**Instruction**: Omit the images, then output each of the records below exactly.

**Collected data**:
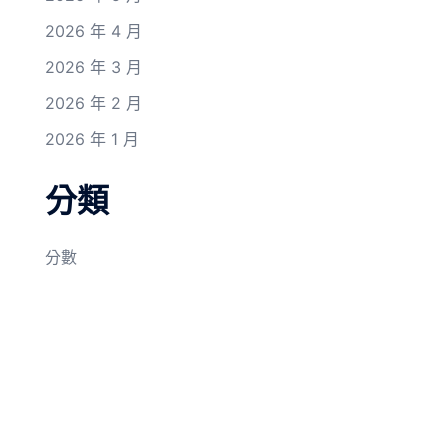
2026 年 4 月
2026 年 3 月
2026 年 2 月
2026 年 1 月
分類
分數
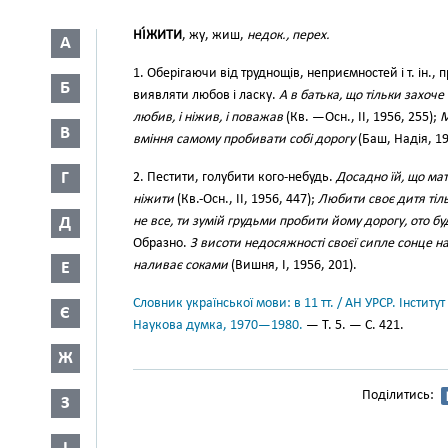
НІ́ЖИТИ
, жу, жиш,
недок., перех.
А
1. Оберігаючи від труднощів, неприємностей і т. ін.,
Б
виявляти любов і ласку.
А в батька, що тільки захоче
любив, і ніжив, і поважав
(Кв. —Осн., II, 1956, 255);
М
В
вміння самому пробивати собі дорогу
(Баш, Надія, 19
Г
2. Пестити, голубити кого-небудь.
Досадно їй, що мати
ніжити
(Кв.-Осн., II, 1956, 447);
Любити своє дитя тіл
Д
не все, ти зумій грудьми пробити йому дорогу, ото б
Образно.
З висоти недосяжності своєї сипле сонце на 
наливає соками
(Вишня, І, 1956, 201).
Е
Словник української мови: в 11 тт. / АН УРСР. Інститут
Є
Наукова думка, 1970—1980.
— Т. 5. — С. 421.
Ж
Поділитись:
З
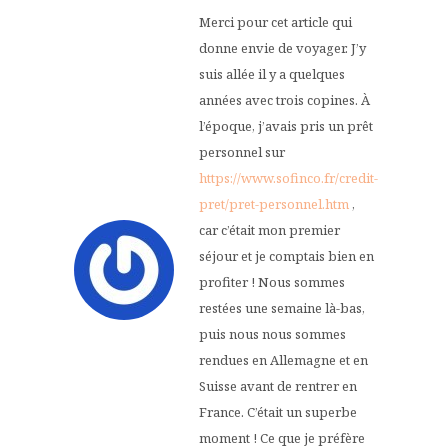
Merci pour cet article qui
donne envie de voyager. J’y
suis allée il y a quelques
années avec trois copines. À
l’époque, j’avais pris un prêt
personnel sur
https://www.sofinco.fr/credit-
pret/pret-personnel.htm
,
car c’était mon premier
séjour et je comptais bien en
profiter ! Nous sommes
restées une semaine là-bas,
puis nous nous sommes
rendues en Allemagne et en
Suisse avant de rentrer en
France. C’était un superbe
moment ! Ce que je préfère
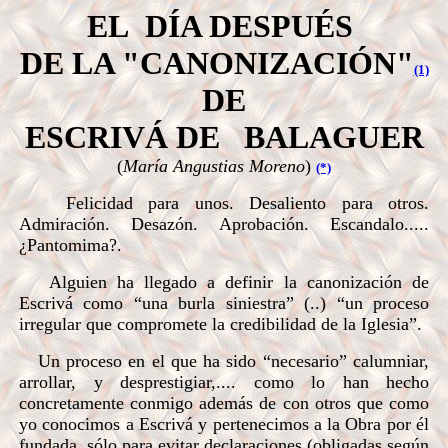
EL DÍA DESPUÉS
DE LA "CANONIZACIÓN"
(1)
DE
ESCRIVÁ DE BALAGUER
(
María Angustias Moreno
)
(*)
Felicidad para unos. Desaliento para otros.
Admiración. Desazón. Aprobación. Escandalo.....
¿Pantomima?.
Alguien ha llegado a definir la canonización de
Escrivá como “una burla siniestra” (..) “un proceso
irregular que compromete la credibilidad de la Iglesia”.
Un proceso en el que ha sido “necesario” calumniar,
arrollar, y desprestigiar,.... como lo han hecho
concretamente conmigo además de con otros que como
yo conocimos a Escrivá y pertenecimos a la Obra por él
fundada, sólo para evitar declaraciones (obligadas según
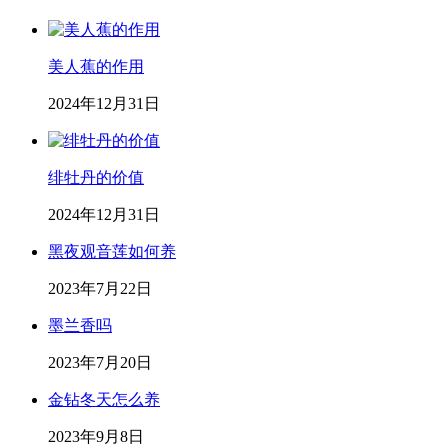
美人蕉的作用
2024年12月31日
绯牡丹的价值
2024年12月31日
黑夜观音莲如何养
2023年7月22日
墨兰香吗
2023年7月20日
金钻冬天怎么养
2023年9月8日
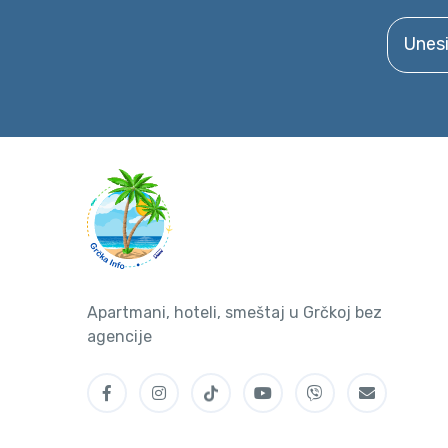
Unesite 
Apartmani, hoteli, smeštaj u Grčkoj bez
agencije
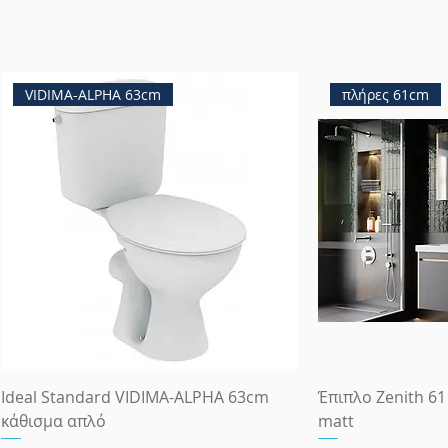
VIDIMA-ALPHA 63cm
πλήρες 61cm
Ideal Standard VIDIMA-ALPHA 63cm
Έπιπλο Zenith 61
κάθισμα απλό
matt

**Exercise response**:
2026 年 4 月
2026 年 3 月
2026 年 2 月
2026 年 1 月
分類
分數
НІ́ЖИТИ
, жу, жиш,
недок., перех.
А
1. Оберігаючи від труднощів, неприємностей і т. ін.,
Б
виявляти любов і ласку.
А в батька, що тільки захоче
любив, і ніжив, і поважав
(Кв. —Осн., II, 1956, 255);
М
В
вміння самому пробивати собі дорогу
(Баш, Надія, 19
Г
2. Пестити, голубити кого-небудь.
Досадно їй, що мати
ніжити
(Кв.-Осн., II, 1956, 447);
Любити своє дитя тіл
Д
не все, ти зумій грудьми пробити йому дорогу, ото б
Образно.
З висоти недосяжності своєї сипле сонце на 
наливає соками
(Вишня, І, 1956, 201).
Е
Словник української мови: в 11 тт. / АН УРСР. Інститут
Є
Наукова думка, 1970—1980.
— Т. 5. — С. 421.
Ж
Поділитись:
З
Merci pour cet article qui
donne envie de voyager. J’y
suis allée il y a quelques
années avec trois copines. À
l’époque, j’avais pris un prêt
personnel sur
https://www.sofinco.fr/credit-
pret/pret-personnel.htm
,
car c’était mon premier
séjour et je comptais bien en
profiter ! Nous sommes
restées une semaine là-bas,
puis nous nous sommes
rendues en Allemagne et en
Suisse avant de rentrer en
France. C’était un superbe
moment ! Ce que je préfère
EL DÍA DESPUÉS
DE LA "CANONIZACIÓN"
(1)
DE
ESCRIVÁ DE BALAGUER
(
María Angustias Moreno
)
(*)
Felicidad para unos. Desaliento para otros.
Admiración. Desazón. Aprobación. Escandalo.....
¿Pantomima?.
Alguien ha llegado a definir la canonización de
Escrivá como “una burla siniestra” (..) “un proceso
irregular que compromete la credibilidad de la Iglesia”.
Un proceso en el que ha sido “necesario” calumniar,
arrollar, y desprestigiar,.... como lo han hecho
concretamente conmigo además de con otros que como
yo conocimos a Escrivá y pertenecimos a la Obra por él
fundada, sólo para evitar declaraciones (obligadas según
美人蕉的作用
2024年12月31日
绯牡丹的价值
2024年12月31日
黑夜观音莲如何养
2023年7月22日
墨兰香吗
2023年7月20日
金钻冬天怎么养
2023年9月8日
Unesite 
Apartmani, hoteli, smeštaj u Grčkoj bez
agencije
VIDIMA-ALPHA 63cm
πλήρες 61cm
Ideal Standard VIDIMA-ALPHA 63cm
Έπιπλο Zenith 61
κάθισμα απλό
matt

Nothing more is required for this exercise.